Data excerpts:
---*---

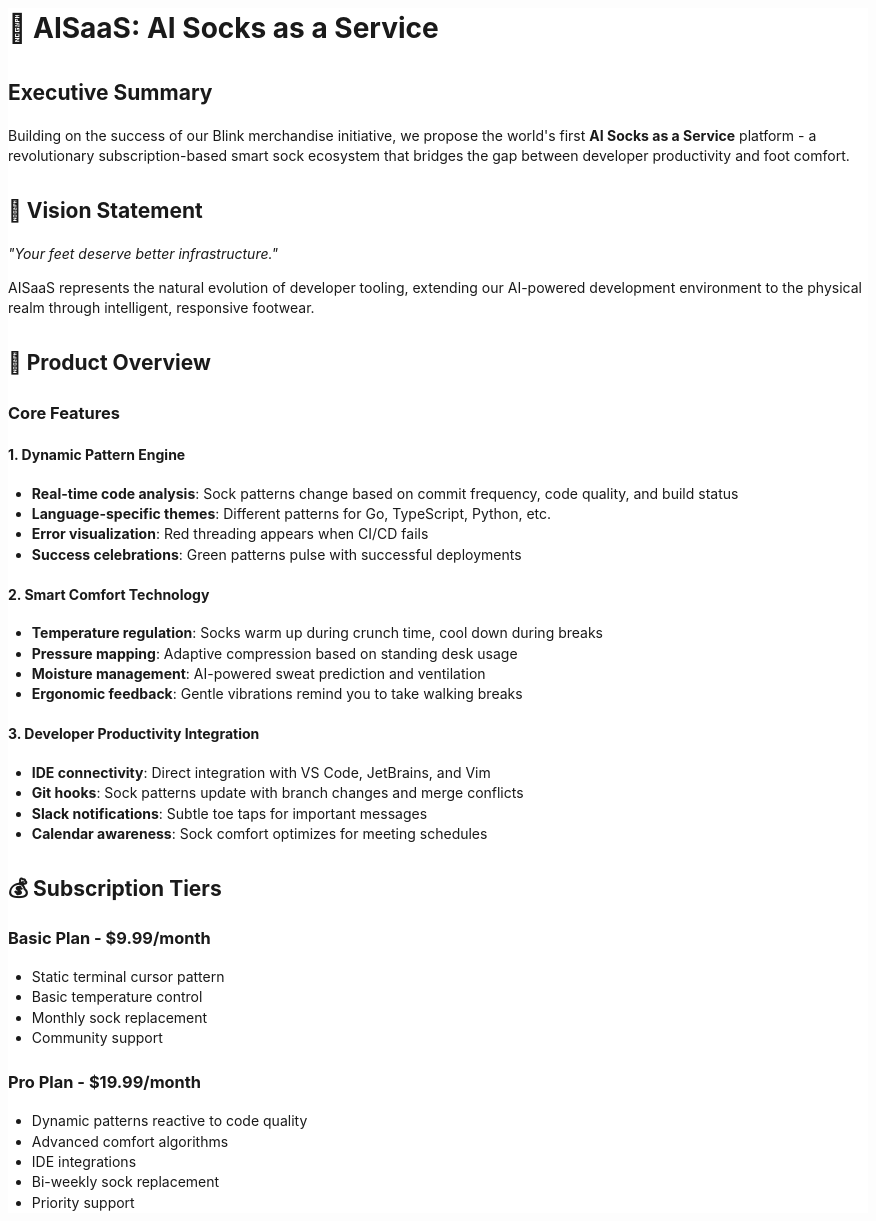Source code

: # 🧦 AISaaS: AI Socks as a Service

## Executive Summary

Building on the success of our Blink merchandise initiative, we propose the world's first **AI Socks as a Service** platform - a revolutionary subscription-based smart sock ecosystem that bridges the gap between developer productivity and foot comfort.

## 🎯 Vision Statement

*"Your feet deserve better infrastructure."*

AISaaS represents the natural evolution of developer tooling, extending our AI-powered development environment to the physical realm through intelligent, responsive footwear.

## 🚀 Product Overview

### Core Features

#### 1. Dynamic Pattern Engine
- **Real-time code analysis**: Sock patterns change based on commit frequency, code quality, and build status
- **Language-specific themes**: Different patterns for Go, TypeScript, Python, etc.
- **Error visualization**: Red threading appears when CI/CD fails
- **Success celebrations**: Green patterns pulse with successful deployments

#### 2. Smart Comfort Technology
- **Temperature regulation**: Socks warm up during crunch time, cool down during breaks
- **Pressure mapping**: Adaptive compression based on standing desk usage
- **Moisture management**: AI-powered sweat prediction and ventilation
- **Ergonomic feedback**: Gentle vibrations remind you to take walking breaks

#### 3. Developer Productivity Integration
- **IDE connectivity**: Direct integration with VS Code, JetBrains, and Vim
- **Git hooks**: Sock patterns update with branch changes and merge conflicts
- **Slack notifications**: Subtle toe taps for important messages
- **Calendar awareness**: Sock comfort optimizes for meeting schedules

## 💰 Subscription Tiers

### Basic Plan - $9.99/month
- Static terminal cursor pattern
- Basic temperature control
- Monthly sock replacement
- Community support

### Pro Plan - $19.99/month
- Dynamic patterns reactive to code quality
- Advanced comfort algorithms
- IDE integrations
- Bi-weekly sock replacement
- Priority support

---*---

- _WHAT TO DO_: What is wanted is a word-for-word restatement of the entries, without their images.

- _WRITTEN ANSWER_:
Source code

: # 🧦 AISaaS: AI Socks as a Service

## Executive Summary

Building on the success of our Blink merchandise initiative, we propose the world's first **AI Socks as a Service** platform - a revolutionary subscription-based smart sock ecosystem that bridges the gap between developer productivity and foot comfort.

## 🎯 Vision Statement

*"Your feet deserve better infrastructure."*

AISaaS represents the natural evolution of developer tooling, extending our AI-powered development environment to the physical realm through intelligent, responsive footwear.

## 🚀 Product Overview

### Core Features

#### 1. Dynamic Pattern Engine
- **Real-time code analysis**: Sock patterns change based on commit frequency, code quality, and build status
- **Language-specific themes**: Different patterns for Go, TypeScript, Python, etc.
- **Error visualization**: Red threading appears when CI/CD fails
- **Success celebrations**: Green patterns pulse with successful deployments

#### 2. Smart Comfort Technology
- **Temperature regulation**: Socks warm up during crunch time, cool down during breaks
- **Pressure mapping**: Adaptive compression based on standing desk usage
- **Moisture management**: AI-powered sweat prediction and ventilation
- **Ergonomic feedback**: Gentle vibrations remind you to take walking breaks

#### 3. Developer Productivity Integration
- **IDE connectivity**: Direct integration with VS Code, JetBrains, and Vim
- **Git hooks**: Sock patterns update with branch changes and merge conflicts
- **Slack notifications**: Subtle toe taps for important messages
- **Calendar awareness**: Sock comfort optimizes for meeting schedules

## 💰 Subscription Tiers

### Basic Plan - $9.99/month
- Static terminal cursor pattern
- Basic temperature control
- Monthly sock replacement
- Community support

### Pro Plan - $19.99/month
- Dynamic patterns reactive to code quality
- Advanced comfort algorithms
- IDE integrations
- Bi-weekly sock replacement
- Priority support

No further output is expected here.